Veterans and personnel join excavation to reveal contents of Battle of Waterloo burial pit

With only two complete human skeletons ever found, where are the remains of the roughly 20,000 men who died at the Battle of Waterloo in 1815?
Hoping to find out is veteran support charity Waterloo Uncovered, which is carrying out a 10-day excavation in Mont-Saint-Jean farm in Belgium – the Duke of Wellington's field hospital during the battle.
An international team of military veterans, serving personnel, archaeologists and volunteers are taking part in the excavation.
The charity discovered the second complete human skeleton ever excavated on the site in 2022, as well as amputated limbs of wounded men and the skeletons of three horses.
Historical evidence and contemporary articles point towards a gruesome end for many of the skeletons, suggesting they were dug up and ground down to be used as fertiliser and for sugar production.

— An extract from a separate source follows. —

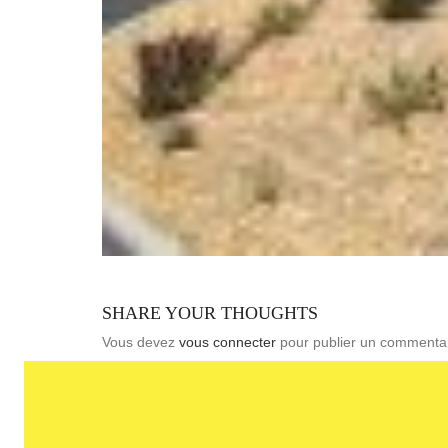
SHARE YOUR THOUGHTS
Vous devez
vous connecter
pour publier un commentai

'Once-in-a-lifetime opportunity'
The charity has used the skills and lived experience of veterans and serving personnel on previous trips, and can offer them support in return "with recovery and transition into civilian life".
CEO Abigail Boyle said: "On-site, veterans and serving beneficiaries will learn key transferable archaeological skills, which will provide pathways into education, employment, or simply enable them to enjoy archaeology as a hobby.
"Even professional archaeologists rarely get to work on a site of this calibre – it's really a once-in-a-lifetime opportunity."
On social media, Waterloo Uncovered says members of the public can watch the charity's work in action and take a virtual tour of the excavation from the comfort of home.

Rewriting Waterloo
Professor Tony Pollard of the University of Glasgow, who is serving as the project's archaeological director, says it is an incredibly exciting site.
"The presence of amputated limbs, a complete human burial and the remains of euthanised horses in one trench make the site at Mont-Saint-Jean truly unique," he said.
"Finding horses, which had been put out of their misery by shots to the head, and humans buried alongside each other, especially with the care and separation evident in this trench, is extremely rare."
Previous excavations have rewritten the story of Waterloo – from an unrecorded attack on the field hospital to physical evidence of how the French nearly tipped the battle in their favour in the gardens of Hougoumont.